[Goal of the exercise] You are asked to write out the full listing exactly as it stands.

──────── Data for analysis

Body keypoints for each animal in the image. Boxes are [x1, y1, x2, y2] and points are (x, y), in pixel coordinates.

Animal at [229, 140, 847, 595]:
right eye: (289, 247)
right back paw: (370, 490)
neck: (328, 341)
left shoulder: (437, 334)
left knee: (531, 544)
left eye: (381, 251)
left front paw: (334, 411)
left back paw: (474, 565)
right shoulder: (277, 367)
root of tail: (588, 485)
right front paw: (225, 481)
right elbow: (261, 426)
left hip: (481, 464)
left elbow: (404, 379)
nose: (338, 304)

────────────────

[Written solution]
Body keypoints for each animal in the image. Boxes are [x1, y1, x2, y2] and points are (x, y), in pixel coordinates.

Animal at [229, 140, 847, 595]:
right eye: (289, 247)
right back paw: (370, 490)
neck: (328, 341)
left shoulder: (437, 334)
left knee: (531, 544)
left eye: (381, 251)
left front paw: (334, 411)
left back paw: (474, 565)
right shoulder: (277, 367)
root of tail: (588, 485)
right front paw: (225, 481)
right elbow: (261, 426)
left hip: (481, 464)
left elbow: (404, 379)
nose: (338, 304)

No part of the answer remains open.